Stored items
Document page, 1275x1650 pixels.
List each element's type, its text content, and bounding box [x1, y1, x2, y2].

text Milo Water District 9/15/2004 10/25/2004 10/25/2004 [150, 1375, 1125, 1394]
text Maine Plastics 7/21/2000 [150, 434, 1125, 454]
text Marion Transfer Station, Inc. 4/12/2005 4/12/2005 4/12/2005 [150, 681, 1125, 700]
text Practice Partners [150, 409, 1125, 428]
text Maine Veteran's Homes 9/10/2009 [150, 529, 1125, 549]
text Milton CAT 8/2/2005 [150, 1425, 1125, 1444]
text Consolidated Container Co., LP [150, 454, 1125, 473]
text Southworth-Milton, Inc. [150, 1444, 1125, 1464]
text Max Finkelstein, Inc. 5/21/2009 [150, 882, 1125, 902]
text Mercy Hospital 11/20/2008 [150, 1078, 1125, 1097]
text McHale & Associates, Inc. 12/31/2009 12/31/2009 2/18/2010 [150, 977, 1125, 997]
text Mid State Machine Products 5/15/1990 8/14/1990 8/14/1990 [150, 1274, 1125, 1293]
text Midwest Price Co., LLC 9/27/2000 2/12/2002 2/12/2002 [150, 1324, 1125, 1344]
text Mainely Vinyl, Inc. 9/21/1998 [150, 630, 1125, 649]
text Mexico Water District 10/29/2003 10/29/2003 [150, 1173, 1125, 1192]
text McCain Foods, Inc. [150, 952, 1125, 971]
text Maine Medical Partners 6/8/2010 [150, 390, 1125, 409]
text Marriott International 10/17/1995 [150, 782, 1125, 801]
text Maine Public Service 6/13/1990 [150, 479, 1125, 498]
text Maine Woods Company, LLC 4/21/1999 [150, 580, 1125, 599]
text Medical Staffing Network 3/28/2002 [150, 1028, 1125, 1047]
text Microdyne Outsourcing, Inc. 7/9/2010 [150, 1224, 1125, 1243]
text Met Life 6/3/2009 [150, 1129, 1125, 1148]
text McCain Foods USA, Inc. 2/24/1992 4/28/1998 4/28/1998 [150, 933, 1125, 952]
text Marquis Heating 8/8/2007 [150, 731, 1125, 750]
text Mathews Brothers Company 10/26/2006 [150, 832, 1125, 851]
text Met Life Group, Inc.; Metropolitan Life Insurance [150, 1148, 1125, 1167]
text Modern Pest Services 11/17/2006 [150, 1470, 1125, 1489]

* * *

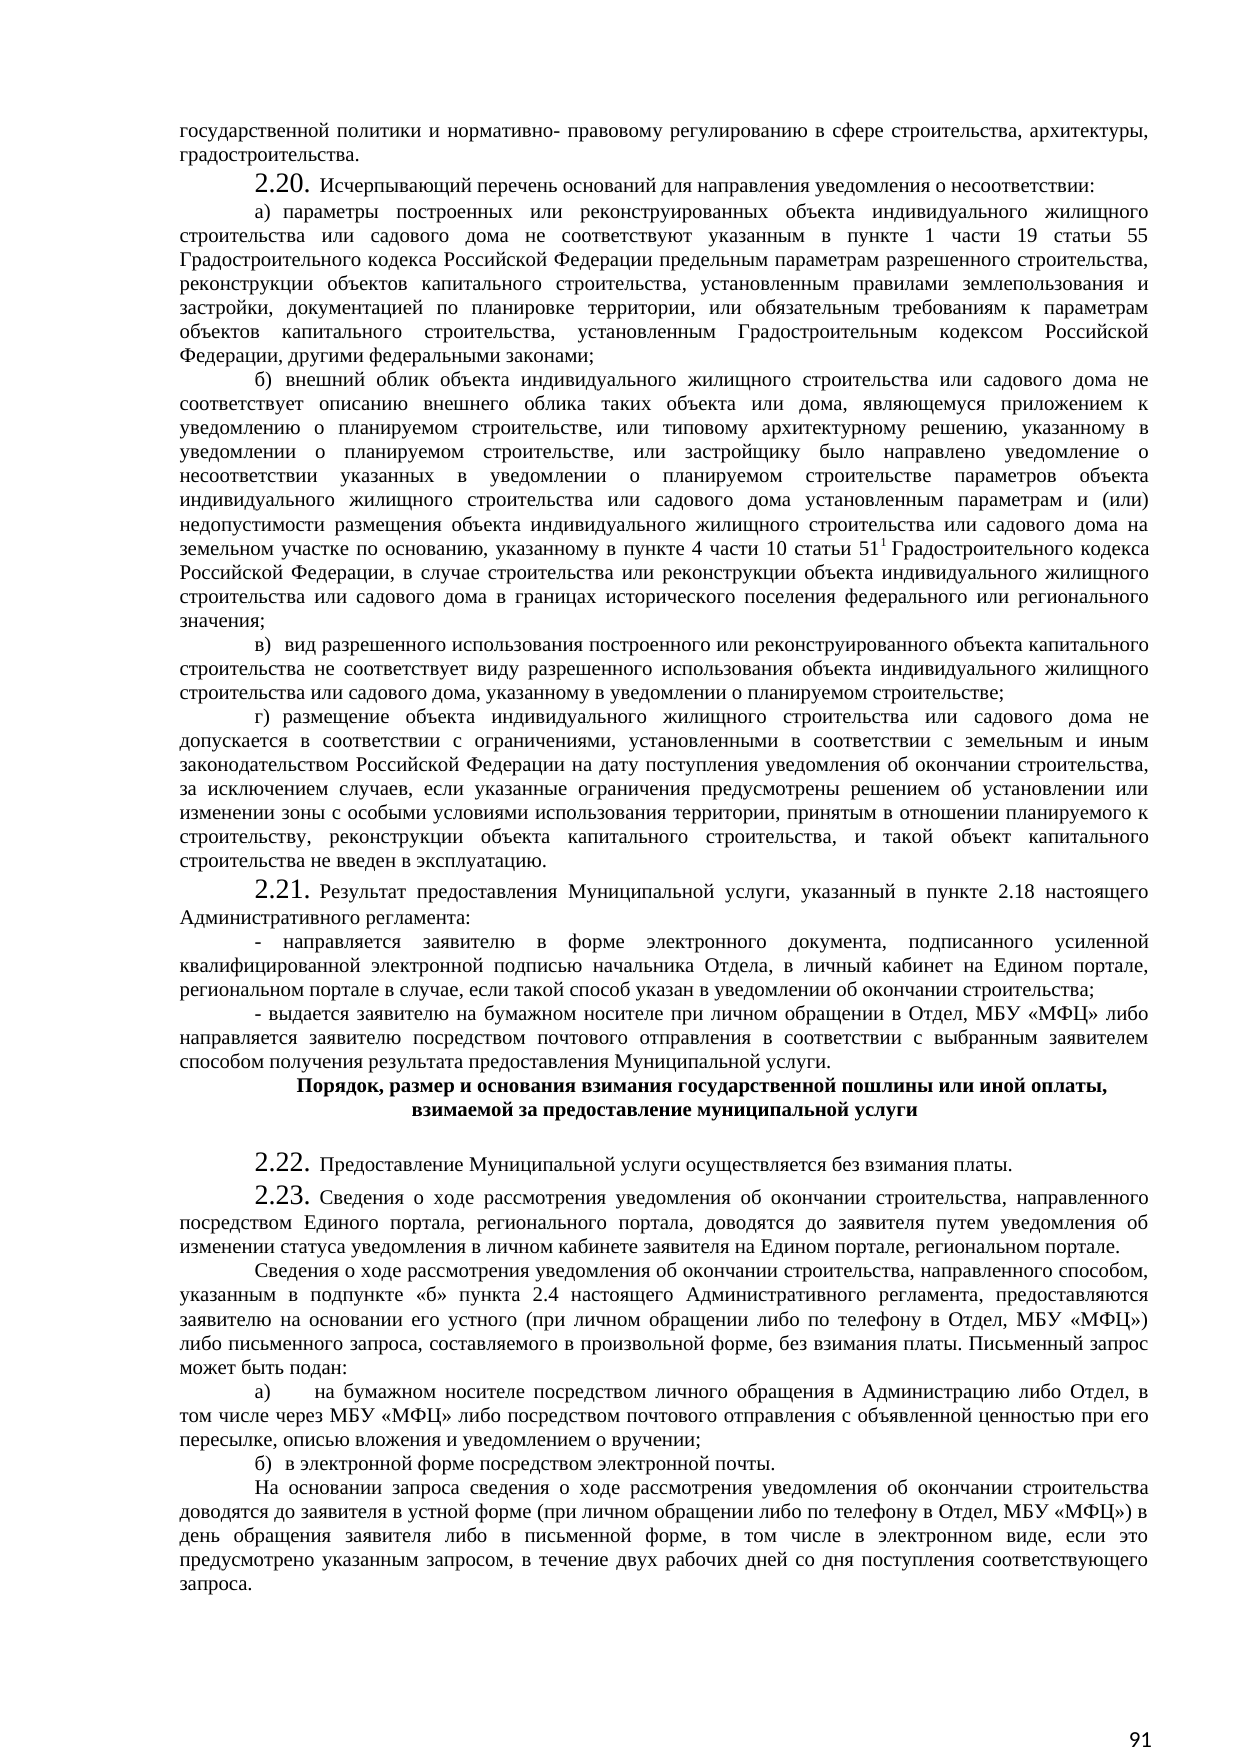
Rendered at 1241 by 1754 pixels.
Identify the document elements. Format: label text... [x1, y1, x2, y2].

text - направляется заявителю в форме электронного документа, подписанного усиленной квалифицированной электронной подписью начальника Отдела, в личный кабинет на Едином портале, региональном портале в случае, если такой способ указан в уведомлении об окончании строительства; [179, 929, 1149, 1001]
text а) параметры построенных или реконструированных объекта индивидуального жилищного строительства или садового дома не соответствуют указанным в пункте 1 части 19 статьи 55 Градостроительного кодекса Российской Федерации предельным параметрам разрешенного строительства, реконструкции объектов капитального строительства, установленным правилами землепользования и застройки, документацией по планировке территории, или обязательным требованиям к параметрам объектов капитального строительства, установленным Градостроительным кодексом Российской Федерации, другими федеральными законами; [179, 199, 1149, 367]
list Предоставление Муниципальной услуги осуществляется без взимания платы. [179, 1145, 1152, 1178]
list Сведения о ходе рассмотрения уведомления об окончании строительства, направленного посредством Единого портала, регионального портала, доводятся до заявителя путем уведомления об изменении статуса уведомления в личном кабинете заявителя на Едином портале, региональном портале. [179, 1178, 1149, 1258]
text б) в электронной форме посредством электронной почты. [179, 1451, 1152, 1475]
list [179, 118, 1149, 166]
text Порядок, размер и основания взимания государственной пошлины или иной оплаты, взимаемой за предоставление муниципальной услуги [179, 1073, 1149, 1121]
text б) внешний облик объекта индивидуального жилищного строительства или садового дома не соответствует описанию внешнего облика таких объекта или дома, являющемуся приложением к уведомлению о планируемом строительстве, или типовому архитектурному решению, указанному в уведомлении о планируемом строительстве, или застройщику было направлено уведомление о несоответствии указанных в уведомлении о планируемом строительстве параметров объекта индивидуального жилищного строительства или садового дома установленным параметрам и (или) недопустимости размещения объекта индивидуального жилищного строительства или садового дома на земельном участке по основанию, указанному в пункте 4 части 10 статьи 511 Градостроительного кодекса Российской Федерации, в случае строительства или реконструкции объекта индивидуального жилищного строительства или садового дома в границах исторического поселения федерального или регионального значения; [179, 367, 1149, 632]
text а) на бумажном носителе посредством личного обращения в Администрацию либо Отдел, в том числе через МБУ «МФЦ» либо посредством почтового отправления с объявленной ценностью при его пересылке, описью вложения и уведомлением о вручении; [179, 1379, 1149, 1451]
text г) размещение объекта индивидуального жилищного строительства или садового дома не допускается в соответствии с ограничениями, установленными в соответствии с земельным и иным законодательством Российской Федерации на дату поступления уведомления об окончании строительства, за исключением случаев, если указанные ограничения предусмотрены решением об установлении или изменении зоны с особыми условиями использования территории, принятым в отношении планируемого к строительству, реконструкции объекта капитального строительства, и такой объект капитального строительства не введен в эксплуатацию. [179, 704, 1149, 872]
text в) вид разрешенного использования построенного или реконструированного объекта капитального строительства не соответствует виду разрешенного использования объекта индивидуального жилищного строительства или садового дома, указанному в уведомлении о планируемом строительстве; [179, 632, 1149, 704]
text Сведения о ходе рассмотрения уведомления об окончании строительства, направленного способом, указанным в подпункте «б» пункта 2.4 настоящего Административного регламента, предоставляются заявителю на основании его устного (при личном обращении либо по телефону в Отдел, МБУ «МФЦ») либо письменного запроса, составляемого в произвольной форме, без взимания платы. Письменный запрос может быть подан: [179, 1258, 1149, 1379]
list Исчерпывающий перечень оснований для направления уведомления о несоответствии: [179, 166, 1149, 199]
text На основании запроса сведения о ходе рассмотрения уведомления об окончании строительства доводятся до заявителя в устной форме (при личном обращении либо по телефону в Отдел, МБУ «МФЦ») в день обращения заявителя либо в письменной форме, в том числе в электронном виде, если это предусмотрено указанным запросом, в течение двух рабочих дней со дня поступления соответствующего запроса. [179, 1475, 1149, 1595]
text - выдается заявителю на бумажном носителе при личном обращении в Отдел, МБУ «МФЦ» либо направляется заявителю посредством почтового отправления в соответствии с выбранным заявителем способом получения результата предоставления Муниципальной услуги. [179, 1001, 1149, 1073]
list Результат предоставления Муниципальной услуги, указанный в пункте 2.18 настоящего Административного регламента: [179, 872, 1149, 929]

---

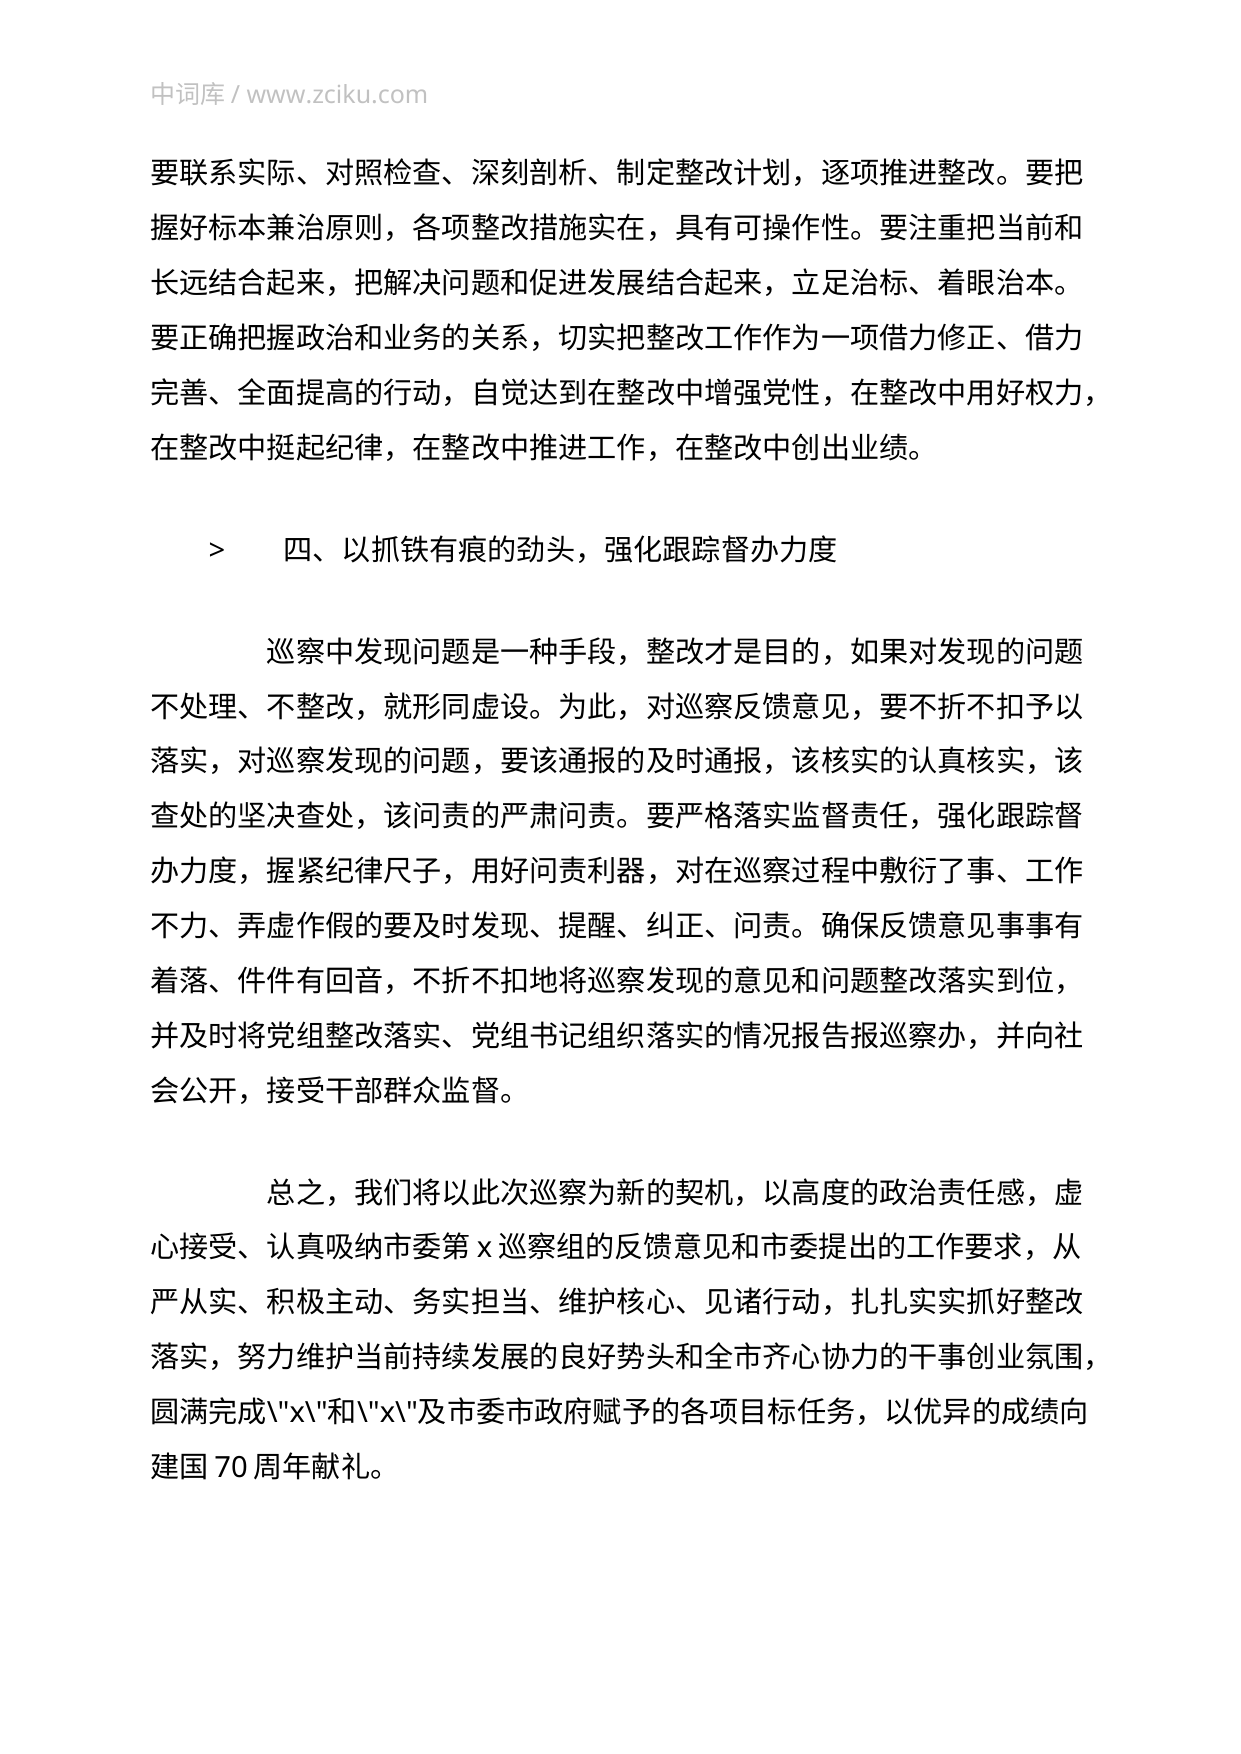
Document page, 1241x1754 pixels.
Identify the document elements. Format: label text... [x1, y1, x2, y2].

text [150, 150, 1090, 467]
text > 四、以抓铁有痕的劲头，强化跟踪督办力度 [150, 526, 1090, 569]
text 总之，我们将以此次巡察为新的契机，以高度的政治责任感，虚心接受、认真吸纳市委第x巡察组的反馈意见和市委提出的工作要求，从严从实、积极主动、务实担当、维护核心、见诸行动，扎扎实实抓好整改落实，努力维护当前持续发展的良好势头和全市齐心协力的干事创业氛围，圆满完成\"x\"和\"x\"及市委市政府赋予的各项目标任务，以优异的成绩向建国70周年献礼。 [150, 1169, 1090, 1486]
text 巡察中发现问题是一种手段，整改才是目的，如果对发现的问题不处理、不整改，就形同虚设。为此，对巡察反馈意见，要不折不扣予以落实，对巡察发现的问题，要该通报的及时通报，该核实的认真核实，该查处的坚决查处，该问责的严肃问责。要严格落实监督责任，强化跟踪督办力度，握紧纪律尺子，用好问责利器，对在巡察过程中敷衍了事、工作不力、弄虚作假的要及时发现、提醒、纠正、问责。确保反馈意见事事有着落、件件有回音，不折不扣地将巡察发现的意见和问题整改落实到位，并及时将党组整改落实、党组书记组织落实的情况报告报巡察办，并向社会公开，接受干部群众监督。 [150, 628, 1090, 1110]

→ Job
Look through the entries above, and wherever a line holds the word "носителе", copy it.

→ Solved problem
text а) на бумажном носителе посредством личного обращения в Администрацию либо Отдел, в том числе через МБУ «МФЦ» либо посредством почтового отправления с объявленной ценностью при его пересылке, описью вложения и уведомлением о вручении; [179, 1379, 1149, 1451]
text - выдается заявителю на бумажном носителе при личном обращении в Отдел, МБУ «МФЦ» либо направляется заявителю посредством почтового отправления в соответствии с выбранным заявителем способом получения результата предоставления Муниципальной услуги. [179, 1001, 1149, 1073]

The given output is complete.